Oregon law requires BPST to establish “reasonable minimum standards of physical, emotional, intellectual and moral fitness” for police officers. ORS 181.640(1)(a). That law is consistent with the proclamation of the Idaho court, which has ordered that petitioner’s convictions should no longer blemish his record.
Idaho courts could still recognize petitioner’s convictions in the context of recidivist statutes, but that application is consistent with Idaho’s policy of promoting rehabilitation. The Oregon Constitution proclaims a similar polity of promoting rehabilitation:
“Laws for the punishment of crime shall be founded on the principles of reformation, and not of vindictive justice.” Or Const, Art I, § 15.
This is not a case of trying to use Idaho’s expungement law to avoid the enhanced penalties that are applicable to recidivists. See State v. Deitz, supra; see also Groseclose v. Plummer, 106 F2d 311 (9th Cir), cert den 308 US 614 (1939). Rather, this case involves a person who has amply demonstrated his moral fitness by rising above the mistakes that he made in his youth.2
BPST claims that it is concerned about petitioner’s moral fitness to be an officer. If that is truly the case, then I am in a quandary as to why BPST did not rely on OAR 259-08-010(5) when it denied his application for certification. That rule provides, in part:
*608“All law officers must be of good moral fitness as determined by a thorough background investigation:
“(a) For purposes of this standard, lack of good moral fitness means * * * acts and conduct , which would cause a reasonable person to have substantial doubts about the individual’s honesty, fairness, respect for the rights of others, or for the laws of the state and/or the nation[.]”

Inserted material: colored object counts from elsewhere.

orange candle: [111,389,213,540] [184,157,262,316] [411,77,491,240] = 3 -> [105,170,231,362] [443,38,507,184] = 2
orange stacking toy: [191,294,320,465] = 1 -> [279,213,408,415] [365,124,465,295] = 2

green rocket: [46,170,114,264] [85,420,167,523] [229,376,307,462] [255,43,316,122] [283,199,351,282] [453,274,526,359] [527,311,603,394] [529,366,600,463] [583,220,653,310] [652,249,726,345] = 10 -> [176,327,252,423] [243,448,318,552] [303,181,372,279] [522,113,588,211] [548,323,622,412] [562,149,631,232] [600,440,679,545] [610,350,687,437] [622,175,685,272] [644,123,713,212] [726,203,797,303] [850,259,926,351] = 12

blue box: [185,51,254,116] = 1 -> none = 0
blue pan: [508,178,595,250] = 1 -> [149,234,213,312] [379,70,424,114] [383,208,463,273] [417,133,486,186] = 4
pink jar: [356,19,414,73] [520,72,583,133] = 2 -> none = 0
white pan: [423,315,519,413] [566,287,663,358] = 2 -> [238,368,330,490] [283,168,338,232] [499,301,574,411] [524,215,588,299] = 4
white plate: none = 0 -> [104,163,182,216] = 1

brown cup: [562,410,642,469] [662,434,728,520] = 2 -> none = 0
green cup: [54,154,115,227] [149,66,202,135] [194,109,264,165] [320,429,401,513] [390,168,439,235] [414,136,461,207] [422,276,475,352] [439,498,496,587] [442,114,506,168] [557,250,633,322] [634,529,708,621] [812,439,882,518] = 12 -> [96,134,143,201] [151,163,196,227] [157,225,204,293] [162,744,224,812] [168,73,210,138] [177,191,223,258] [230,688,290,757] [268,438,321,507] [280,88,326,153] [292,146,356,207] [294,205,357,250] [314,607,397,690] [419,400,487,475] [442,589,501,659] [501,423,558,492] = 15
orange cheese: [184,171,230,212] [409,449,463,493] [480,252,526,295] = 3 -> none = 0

OAR 259-08-010(5) sets the standard for the moral fitness of a law enforcement officer. BPST did not even mention that rule when it denied petitioner certification — it could not have been very concerned about his moral fitness. If it had been, it should have relied on OAR 259-08-010(5), but that would have required a conclusion that none of the law enforcement officials who testified on petitioner’s behalf were “reasonable persons.”
Instead, BPST relied only on OAR 259-09-070(1) (a)(B) and denied him certification solely on the basis of his Idaho convictions. However, for the purposes of licensing procedures, petitioner does not have any Idaho convictions. Manners v. State, Bd. of Veterinary Medicine, supra, 107 Idaho at 952.
The dismissal of petitioner’s Idaho convictions promoted that state’s interest in encouraging rehabilitation, which is in harmony with Oregon’s policy of promoting reformation. There is no “clash of interests.” Hughes v. Fetter, supra, 341 US at 611. The goals of the two states are identical. The majority concludes that honoring the judgment of the Idaho court would interfere with “BPST’s strong interest in examining and ensuring the moral fitness of prospective police officers.” 115 Or App at 603. I disagree. Recognizing the orders issued by the Idaho District Court would promote the interests of both states. In contrast, allowing BPST to consider petitioner’s Idaho convictions undermines the interests of both states and violates the Full Faith and Credit Clause of the United States Constitution.
I dissent.
The court set aside petitioner’s convictions and dismissed the wise against him in a 1986 order. In 1989, the court issued an order expunging the records of his convictions.
Moreover, the majority’s reliance on United States v. Bergman, 592 F2d 533 (9th Cir 1979), is misplaced. The Full Faith and Credit Clause imposes a duty of recognition on states. It does not impose the same obligation on the federal government. See Yacovone v. Bolger, 645 F2d 1028, 1035 (DC Cir 1981).